— Верно, — прошептала Элизабет Ульрике.
— И у вашей ночной сорочки тоже были ленты апельсинового цвета.
— Вы видели? — сокрушенно спросила Элизабет Ульрике. — Вы видели меня в таком виде?
— Да.
— Но ведь окно же закрывали гардины! — воскликнула старая дева.
— Не всегда, баронесса. Летом вы не разрешали задергивать их. Лишь тогда, когда вы уже спали, приходила госпожа Эльфи и зашторивала окна, чтобы утренний свет не будил вас слишком рано.
Баронесса откинулась на спинку кресла и тяжело задышала.
— Я виноват, знаю это, — сказал Рейнхольд. — Я любил вас еще тогда, школьником. Что я могу поделать!
Неожиданное признание в любви ошеломило фрейлейн Элизабет Ульрике. Она была недоверчива по природе, но сейчас ни минуты не сомневалась в искренности молодого человека. Она была лишь до глубины души потрясена тем страстным порывом, о каком читала лишь в романах.
На следующий день госпожа Эльфи сообщила Рейнхольду, что баронесса чувствует себя плохо и не может принять его.
— Господи помилуй! Что-нибудь серьезное? — Рейнхольд был очень испуган.

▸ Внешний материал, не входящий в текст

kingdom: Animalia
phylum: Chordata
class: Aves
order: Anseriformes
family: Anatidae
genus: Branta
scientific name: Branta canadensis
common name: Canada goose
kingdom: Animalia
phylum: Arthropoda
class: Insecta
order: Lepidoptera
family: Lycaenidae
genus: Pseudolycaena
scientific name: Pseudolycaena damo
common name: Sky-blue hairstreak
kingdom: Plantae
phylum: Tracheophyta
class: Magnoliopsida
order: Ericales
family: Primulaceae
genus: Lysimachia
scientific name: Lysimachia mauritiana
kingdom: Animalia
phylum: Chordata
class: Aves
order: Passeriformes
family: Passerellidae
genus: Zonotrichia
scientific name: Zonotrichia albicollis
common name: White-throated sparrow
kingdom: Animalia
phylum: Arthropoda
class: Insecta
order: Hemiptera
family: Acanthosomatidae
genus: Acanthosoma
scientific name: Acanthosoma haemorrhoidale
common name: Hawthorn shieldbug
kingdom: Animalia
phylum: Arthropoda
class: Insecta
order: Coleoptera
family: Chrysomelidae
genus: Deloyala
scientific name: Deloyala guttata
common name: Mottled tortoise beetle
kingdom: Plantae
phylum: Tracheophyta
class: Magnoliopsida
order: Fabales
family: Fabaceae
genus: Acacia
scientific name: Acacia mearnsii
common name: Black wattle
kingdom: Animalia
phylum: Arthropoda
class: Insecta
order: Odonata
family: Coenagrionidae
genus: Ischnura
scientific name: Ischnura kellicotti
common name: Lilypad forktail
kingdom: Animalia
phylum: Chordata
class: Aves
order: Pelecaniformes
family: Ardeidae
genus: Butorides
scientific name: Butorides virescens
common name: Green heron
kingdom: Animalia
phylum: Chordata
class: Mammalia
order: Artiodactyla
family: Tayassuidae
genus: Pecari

— Кажется, нет, — ответила госпожа Эльфи неприязненно.
— А что врач?
Эльфи пожала плечами:
— Чем тут поможет врач? Известное дело, старость, ничего другого.
Рейнхольд написал Элизабет Ульрике отчаянное письмо. Он просил прощения за то, что своим объяснением в любви напугал ее. И послал букет красных роз.
Какое-то время баронессе пришлось пролежать в постели, у нее было нарушение равновесия и большая слабость. Каждый раз, когда госпожа Эльфи заходила по делам к ней в комнату, баронесса просила ее поглядеть в окно.
— Он стоит у вас под окном, — сообщала госпожа Эльфи.
Их новая встреча взволновала Рейнхольда гораздо сильнее, чем Элизабет Ульрике: щеки фрейлейн были нарумянены, а брови подведены. Это сразу бросалось в глаза. И баронесса больше не была в своем черном платье с кружевным белым воротником, на ней была разрисованная розами блузка с рукавами-буфами.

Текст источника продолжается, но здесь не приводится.